Young Botswanan activists have been key in public AIDS education and prevention programmes.


Photo : ©UNAIDS / G. Pirozzi


Mr. Edmund Dladla, national coordinator of the Botswana Network of People Living With HIV/AIDS, welcomed the president's leadership. "Any person who is of working age, who has a job and some education talks about it. And everyone wonders about the impact AIDS is having, not only on those close to them, but also on the country as a whole. People are scared."

"For a decade," he continued, "until the end of the 1990s, we were in a state of denial, blaming the crisis on foreigners. Then, as we realized its extent, we started acting. Today, I would say the government is very transparent, pro-active and accountable. We are the most advanced African nation in this struggle -- and believe me, I would not have said that just three years ago."

Employers get involved

Botswana's private sector has also become involved. Three years ago, the country's biggest employer, the Debswana diamond mining company, realized after testing its 6,000-strong workforce that fully a third of workers aged between 24 and 40 were HIV-positive. With revenues of some $1.8 bn dollars a year, and skilled miners scarce, the company set up its own HIV/AIDS scheme.

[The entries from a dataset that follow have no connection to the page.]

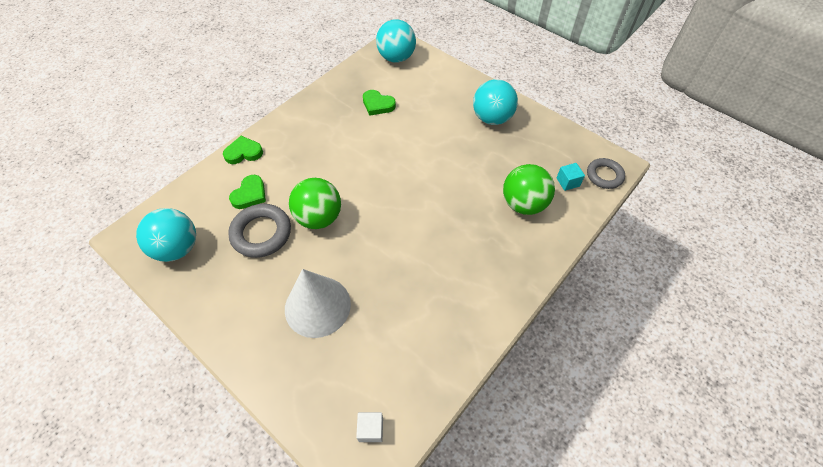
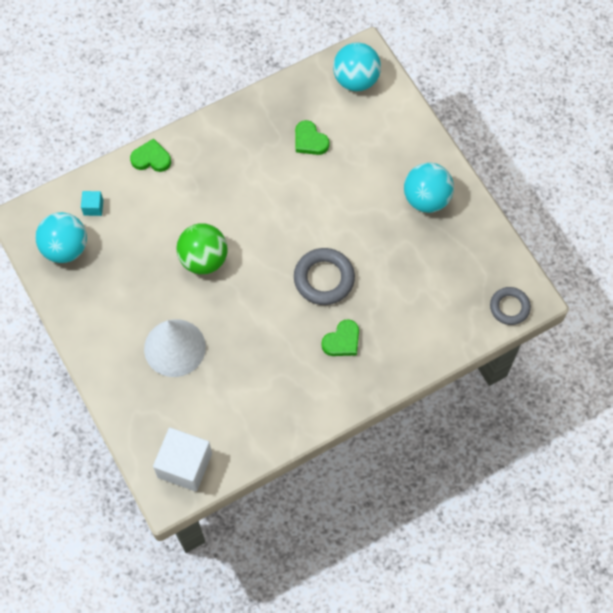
camera: 20 degrees right, 10 degrees up
(250, 194) = (145, 211): green heart -> green heart (342, 341)
(261, 233) = (145, 258): grey ring -> grey ring (324, 279)
(371, 429) = (184, 465): white cube -> white cube, size x2.14
(523, 204) = (409, 311): green ball -> none
(567, 182) = (467, 302): turquoise cube -> turquoise cube (93, 207)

"We realized we had to do something fast because diamonds are the foundation of our economy," said Ms. Tsetsele Fantan, director of the company's programme. She said Debswana agreed to provide free treatment for each infected employee and one legal spouse, while the government would provide treatment for other partners and their children. The government has also urged major banks, transport companies and even petrol stations to provide better levels of health care and make HIV counselling and treatment available to their employees.

The Harvard-Botswana lab is another example of the public-private partnerships the Botswana government is seeking to build. The government provided $3 mn, while additional funding was contributed by the Gates and Merck Foundations, the Bristol-Myers Squibb drug company, the Harvard AIDS Institute and others.

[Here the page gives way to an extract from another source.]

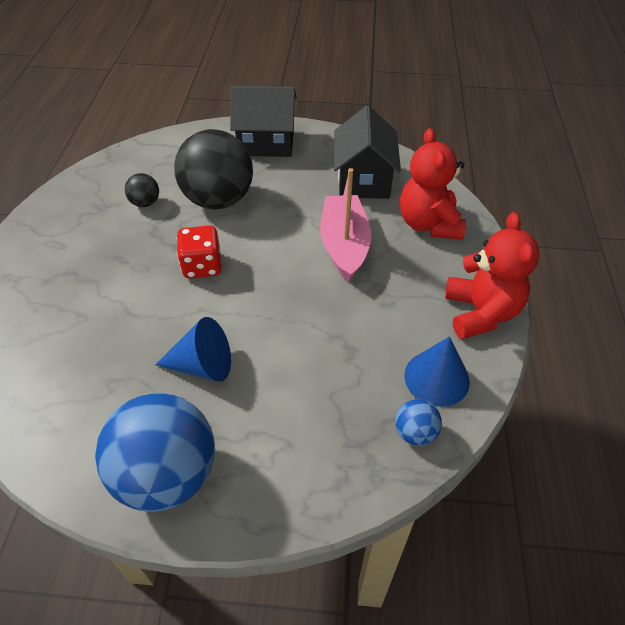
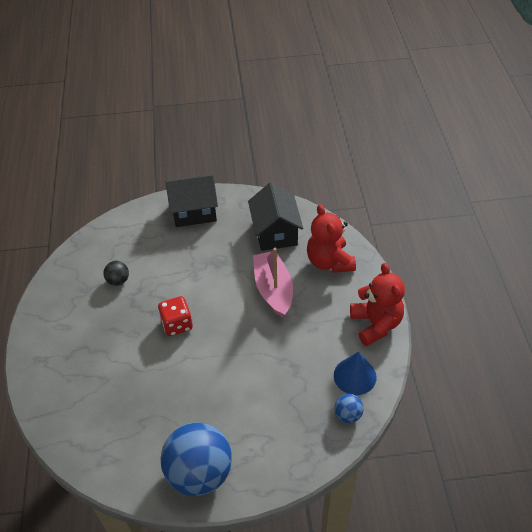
camera: 10 degrees left, 0 degrees up
(203, 365) = (200, 397): blue cone -> none
(218, 200) = (172, 268): black ball -> none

"This collaborative programme is designed to demonstrate the benefits of a comprehensive, multi-sectoral approach to improving the care of people living with HIV in a country with limited resources," said Dr. Clement Chela, of the Botswana Comprehensive HIV/AIDS Partnership. The fact that ARVs are now freely available, he added, has become a motivating factor for people to come forward. "The programme we have put in place here can work in other countries in Africa, and with international financial help, it can be sustained."